Copy each line from the data that has the word "lines" in it.

> Stored data entries:
^^^^^^^^^^^^^^^^

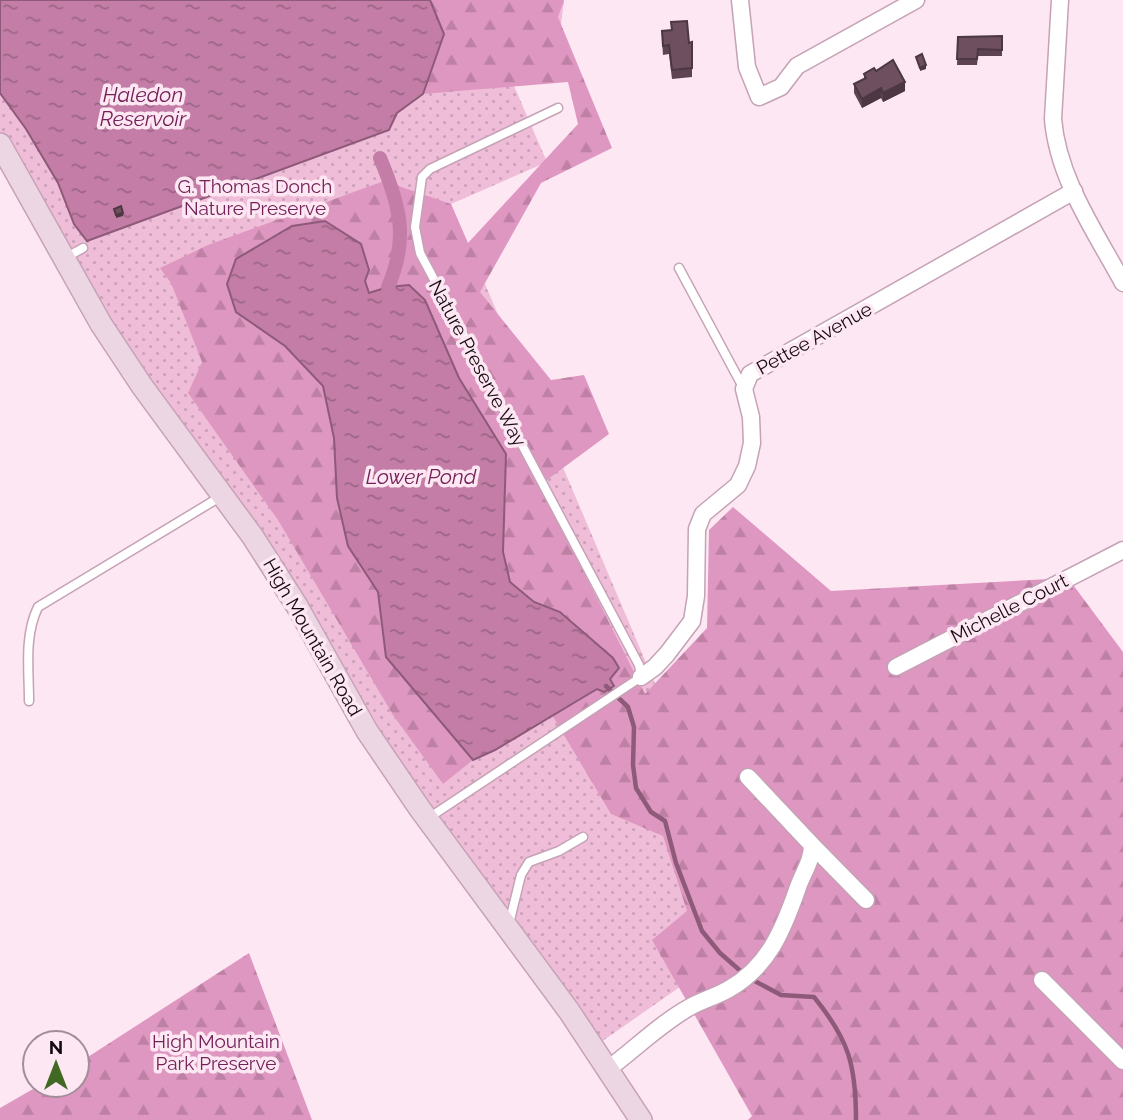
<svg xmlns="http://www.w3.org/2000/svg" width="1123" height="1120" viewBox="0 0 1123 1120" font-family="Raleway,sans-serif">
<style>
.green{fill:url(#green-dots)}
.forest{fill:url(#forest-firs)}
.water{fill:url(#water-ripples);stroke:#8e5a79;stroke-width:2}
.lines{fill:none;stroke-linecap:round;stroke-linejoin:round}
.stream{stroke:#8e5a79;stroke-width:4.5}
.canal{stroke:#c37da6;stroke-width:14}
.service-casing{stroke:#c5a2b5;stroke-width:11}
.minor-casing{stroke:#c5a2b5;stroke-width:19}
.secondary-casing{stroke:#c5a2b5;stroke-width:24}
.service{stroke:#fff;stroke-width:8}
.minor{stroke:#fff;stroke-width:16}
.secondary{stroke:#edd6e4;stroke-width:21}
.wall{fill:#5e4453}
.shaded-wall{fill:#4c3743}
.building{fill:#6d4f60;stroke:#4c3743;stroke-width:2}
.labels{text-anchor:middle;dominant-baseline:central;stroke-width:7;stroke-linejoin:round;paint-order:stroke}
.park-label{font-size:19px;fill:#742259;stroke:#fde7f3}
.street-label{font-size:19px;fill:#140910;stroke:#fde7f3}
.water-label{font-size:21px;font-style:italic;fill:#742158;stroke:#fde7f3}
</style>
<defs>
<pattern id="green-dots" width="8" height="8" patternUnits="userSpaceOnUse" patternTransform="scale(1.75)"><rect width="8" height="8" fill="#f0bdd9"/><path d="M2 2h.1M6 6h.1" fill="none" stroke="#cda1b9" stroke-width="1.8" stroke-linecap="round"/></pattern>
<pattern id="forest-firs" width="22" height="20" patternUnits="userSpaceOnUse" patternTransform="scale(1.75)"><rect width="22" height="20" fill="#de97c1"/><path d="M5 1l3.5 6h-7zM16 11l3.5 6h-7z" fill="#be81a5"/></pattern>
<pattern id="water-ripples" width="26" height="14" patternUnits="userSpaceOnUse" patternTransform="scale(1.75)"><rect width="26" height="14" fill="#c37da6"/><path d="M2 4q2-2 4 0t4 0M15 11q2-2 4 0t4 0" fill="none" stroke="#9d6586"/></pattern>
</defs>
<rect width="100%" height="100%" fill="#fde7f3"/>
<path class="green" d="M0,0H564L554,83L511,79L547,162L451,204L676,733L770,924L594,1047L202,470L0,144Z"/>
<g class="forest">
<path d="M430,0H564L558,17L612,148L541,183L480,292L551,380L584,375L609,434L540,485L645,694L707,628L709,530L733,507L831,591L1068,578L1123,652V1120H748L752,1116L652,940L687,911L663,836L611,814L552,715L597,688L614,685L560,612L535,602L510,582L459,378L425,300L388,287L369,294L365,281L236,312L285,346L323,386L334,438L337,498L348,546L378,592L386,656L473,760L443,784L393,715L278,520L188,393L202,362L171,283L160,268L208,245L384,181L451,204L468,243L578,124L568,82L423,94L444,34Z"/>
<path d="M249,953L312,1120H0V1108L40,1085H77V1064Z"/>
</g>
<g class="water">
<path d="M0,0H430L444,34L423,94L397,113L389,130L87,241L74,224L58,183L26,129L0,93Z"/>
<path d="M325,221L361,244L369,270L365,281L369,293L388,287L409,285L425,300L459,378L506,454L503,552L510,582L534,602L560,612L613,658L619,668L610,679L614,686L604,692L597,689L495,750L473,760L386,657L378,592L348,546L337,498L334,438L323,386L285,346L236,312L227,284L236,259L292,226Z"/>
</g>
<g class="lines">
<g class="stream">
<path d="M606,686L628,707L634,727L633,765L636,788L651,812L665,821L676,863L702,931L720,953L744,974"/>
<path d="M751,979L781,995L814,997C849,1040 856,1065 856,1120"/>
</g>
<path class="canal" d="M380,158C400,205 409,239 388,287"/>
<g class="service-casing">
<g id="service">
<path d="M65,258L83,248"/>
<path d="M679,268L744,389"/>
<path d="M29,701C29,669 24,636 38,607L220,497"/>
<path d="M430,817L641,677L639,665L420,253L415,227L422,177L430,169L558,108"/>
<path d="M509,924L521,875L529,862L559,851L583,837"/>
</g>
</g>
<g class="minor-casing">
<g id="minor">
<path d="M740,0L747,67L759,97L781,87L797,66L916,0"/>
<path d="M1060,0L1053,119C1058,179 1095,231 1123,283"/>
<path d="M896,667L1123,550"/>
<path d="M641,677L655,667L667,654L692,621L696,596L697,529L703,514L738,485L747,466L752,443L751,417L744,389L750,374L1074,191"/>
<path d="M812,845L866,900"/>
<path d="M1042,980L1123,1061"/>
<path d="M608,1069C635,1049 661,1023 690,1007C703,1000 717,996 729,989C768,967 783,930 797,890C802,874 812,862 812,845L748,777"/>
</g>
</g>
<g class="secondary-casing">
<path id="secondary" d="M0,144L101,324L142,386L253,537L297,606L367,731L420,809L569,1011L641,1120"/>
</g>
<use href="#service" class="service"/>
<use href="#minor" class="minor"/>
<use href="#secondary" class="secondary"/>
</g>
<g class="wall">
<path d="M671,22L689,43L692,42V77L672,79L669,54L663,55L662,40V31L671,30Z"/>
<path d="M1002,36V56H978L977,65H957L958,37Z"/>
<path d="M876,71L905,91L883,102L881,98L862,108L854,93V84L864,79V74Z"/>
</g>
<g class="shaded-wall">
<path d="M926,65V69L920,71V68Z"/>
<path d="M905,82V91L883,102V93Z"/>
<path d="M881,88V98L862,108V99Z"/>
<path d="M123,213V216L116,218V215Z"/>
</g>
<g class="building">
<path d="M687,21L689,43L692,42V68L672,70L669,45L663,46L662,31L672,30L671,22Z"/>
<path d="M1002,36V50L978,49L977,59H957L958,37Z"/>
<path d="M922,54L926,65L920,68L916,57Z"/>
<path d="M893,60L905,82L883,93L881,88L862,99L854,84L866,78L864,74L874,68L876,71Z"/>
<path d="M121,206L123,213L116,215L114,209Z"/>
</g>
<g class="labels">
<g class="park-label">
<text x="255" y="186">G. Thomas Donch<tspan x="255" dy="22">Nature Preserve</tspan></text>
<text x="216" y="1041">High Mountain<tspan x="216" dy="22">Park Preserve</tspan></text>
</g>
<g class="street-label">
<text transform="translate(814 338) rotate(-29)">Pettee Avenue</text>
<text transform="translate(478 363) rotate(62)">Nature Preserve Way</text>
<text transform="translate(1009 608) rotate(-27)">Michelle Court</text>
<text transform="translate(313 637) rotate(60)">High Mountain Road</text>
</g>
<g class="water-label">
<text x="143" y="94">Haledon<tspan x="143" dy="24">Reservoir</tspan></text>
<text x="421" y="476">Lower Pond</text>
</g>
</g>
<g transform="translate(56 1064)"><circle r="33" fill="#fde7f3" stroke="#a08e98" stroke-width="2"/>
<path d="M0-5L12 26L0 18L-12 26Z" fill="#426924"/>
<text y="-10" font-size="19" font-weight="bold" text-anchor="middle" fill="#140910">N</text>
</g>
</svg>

^^^^^^^^^^^^^^^^

> Exercise result:
.lines{fill:none;stroke-linecap:round;stroke-linejoin:round}
<g class="lines">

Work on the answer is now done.